Ich möchte in einem Textarea-Feld Daten aus der Zwischenablage aufnehmen, die dorthin zuvor aus einer Excel oder OOCalc Tabelle hingekommen sind.

Dabei werden unterschiedlich viele Spalten und Zeilen genutzt werden. Zum Ermitteln und Weiterverarbeiten suche ich dafür ein kleines JS, das folgendes ermittelt und ausführt:

- Zählen der gesamten Tabulatorzeichen der Eingabe
- Zählen der gesamten Zeilenvorschubzeichen der Eingabe
- Überprüfen, ob die Anzahl der Tabulatorzeichen der einzelnen Zeilen identisch sind
Bei nein
- Submit auf nicht anklickbar setzen
- (Alert nope)
ansonsten
- schreibe in ein <input type="hidden" name="tabulatoren"> die Anzahl der Tabs pro Zeile
- schreibe in ein <input type="hidden" name="zeilen"> die Anzahl der Zeilen
- Alert (Es sind x Tabs in y Zeilen enthalten)

Das JS soll gleich beim Eingeben/Verlassen des Textareafeldes die Überprüfung vornehmen.

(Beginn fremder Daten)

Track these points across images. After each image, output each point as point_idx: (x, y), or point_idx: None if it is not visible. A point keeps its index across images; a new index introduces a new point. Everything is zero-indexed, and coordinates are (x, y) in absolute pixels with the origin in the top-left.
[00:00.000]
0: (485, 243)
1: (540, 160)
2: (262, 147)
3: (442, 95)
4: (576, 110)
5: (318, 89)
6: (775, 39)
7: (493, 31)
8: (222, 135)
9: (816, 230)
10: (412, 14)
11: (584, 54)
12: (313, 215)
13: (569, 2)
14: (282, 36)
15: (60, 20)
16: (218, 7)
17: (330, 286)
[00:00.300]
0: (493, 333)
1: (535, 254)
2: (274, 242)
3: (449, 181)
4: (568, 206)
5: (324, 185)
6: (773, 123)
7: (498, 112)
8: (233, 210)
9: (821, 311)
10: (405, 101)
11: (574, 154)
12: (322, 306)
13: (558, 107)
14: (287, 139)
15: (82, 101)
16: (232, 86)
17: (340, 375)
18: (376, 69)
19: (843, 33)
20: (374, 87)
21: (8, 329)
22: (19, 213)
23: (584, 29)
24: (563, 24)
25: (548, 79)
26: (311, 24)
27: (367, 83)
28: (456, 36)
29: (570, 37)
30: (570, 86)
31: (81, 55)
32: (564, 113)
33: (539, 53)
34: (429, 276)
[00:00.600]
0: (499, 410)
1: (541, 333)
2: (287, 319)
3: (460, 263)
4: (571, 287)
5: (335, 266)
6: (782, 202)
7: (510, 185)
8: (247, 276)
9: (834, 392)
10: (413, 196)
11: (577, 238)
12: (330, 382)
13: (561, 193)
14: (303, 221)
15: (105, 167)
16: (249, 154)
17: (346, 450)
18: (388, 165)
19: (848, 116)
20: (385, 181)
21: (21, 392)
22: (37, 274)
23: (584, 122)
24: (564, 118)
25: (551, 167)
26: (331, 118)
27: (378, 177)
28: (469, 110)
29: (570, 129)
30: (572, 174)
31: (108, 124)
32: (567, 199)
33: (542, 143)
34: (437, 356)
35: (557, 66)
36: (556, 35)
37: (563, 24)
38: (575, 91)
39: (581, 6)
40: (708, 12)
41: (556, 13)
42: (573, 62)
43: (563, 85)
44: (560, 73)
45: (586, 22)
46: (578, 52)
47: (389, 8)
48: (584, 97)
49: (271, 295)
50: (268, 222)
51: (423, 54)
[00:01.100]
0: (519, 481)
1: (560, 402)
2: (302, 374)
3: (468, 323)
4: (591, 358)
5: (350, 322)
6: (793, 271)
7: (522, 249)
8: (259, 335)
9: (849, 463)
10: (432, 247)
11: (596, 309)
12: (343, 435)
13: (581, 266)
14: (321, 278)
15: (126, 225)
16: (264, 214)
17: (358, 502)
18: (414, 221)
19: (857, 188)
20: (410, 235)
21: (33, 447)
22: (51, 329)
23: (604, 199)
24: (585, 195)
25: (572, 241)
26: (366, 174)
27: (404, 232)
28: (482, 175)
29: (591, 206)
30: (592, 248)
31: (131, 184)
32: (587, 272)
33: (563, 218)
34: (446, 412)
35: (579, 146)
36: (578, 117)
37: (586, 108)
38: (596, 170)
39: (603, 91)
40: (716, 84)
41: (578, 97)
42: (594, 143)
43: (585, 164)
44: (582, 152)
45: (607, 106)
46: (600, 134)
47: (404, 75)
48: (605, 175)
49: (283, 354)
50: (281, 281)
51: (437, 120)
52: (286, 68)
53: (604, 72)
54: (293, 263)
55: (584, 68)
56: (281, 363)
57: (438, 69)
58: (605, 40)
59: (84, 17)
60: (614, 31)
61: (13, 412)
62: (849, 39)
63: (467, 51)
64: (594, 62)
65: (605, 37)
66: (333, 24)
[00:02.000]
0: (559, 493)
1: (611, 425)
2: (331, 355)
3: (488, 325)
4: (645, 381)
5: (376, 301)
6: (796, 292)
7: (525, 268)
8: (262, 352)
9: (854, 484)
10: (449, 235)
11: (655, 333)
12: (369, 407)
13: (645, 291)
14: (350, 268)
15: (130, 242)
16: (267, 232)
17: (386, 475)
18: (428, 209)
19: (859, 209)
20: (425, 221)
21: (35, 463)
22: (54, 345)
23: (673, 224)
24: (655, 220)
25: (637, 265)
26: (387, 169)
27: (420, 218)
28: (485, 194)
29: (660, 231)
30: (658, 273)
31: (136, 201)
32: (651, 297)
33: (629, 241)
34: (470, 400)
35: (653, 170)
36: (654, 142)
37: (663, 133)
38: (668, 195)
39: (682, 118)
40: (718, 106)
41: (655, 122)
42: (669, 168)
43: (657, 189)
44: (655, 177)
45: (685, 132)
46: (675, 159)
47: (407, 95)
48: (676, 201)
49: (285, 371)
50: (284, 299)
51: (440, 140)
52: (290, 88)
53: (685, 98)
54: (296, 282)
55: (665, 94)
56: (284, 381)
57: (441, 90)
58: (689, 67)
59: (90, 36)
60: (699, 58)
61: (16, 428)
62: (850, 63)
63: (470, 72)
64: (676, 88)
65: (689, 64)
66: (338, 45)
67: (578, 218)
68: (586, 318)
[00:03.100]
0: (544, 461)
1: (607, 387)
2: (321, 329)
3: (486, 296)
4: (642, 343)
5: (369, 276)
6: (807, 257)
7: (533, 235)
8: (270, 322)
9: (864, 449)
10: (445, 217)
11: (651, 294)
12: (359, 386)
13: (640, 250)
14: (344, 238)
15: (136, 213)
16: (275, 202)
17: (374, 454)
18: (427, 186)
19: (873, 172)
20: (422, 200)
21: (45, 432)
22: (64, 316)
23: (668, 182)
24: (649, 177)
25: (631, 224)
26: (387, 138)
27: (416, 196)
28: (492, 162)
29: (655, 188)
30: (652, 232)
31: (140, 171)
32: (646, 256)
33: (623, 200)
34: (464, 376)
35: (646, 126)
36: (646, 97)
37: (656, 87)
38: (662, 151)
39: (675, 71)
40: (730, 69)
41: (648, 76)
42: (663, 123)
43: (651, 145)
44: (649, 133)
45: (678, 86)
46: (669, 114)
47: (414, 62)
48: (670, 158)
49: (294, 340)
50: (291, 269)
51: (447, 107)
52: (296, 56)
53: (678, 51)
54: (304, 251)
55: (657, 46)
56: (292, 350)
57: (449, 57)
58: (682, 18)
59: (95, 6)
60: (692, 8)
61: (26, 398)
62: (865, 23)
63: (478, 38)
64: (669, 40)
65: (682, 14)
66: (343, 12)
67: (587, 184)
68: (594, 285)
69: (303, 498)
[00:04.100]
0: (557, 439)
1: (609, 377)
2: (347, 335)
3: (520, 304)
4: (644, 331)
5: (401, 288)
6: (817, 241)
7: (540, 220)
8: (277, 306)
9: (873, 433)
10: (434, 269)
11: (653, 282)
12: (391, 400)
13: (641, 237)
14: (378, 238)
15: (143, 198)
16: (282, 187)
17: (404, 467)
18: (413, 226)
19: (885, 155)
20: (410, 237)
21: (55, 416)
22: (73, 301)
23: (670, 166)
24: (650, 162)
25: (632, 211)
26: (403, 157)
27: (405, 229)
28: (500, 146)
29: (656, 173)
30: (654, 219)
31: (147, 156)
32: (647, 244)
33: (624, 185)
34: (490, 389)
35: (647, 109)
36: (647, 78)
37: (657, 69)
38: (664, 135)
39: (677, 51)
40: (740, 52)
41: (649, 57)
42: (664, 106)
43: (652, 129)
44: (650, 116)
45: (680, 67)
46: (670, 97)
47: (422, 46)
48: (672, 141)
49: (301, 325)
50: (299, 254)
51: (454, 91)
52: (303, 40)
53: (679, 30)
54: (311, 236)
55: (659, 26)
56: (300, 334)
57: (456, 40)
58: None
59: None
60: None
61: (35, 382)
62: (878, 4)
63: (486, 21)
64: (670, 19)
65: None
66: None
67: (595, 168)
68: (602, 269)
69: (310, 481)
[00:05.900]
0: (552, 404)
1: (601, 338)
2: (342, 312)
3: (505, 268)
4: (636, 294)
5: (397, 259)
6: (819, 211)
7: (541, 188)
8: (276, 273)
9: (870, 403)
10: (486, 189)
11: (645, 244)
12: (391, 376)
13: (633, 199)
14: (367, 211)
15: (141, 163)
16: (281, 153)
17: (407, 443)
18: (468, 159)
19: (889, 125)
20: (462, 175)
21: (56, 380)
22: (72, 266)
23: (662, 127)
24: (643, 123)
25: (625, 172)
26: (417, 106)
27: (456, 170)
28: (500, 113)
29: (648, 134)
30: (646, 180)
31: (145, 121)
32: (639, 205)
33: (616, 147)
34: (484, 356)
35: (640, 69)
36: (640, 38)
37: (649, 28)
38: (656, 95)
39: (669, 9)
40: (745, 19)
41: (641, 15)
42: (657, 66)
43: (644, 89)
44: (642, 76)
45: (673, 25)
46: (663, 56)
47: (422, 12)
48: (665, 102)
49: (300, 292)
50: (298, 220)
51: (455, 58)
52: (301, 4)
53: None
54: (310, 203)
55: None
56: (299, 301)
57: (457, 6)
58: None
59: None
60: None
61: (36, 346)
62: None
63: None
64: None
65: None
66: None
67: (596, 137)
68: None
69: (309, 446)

Bin für jedweden verwendbaren Codeschnipsel dankbar!


----------



## CPoly (6. Oktober 2010)

Das Zählen der Tabs oder Newlines geht am Besten über eine Schleife. Zwar kann man auch einen regulären Ausdruck benutzen und über die String.match() Funktion die Anzahl der Treffer ermitteln, aber das einmalige Durchlaufen ist wohl wesentlich einfacher.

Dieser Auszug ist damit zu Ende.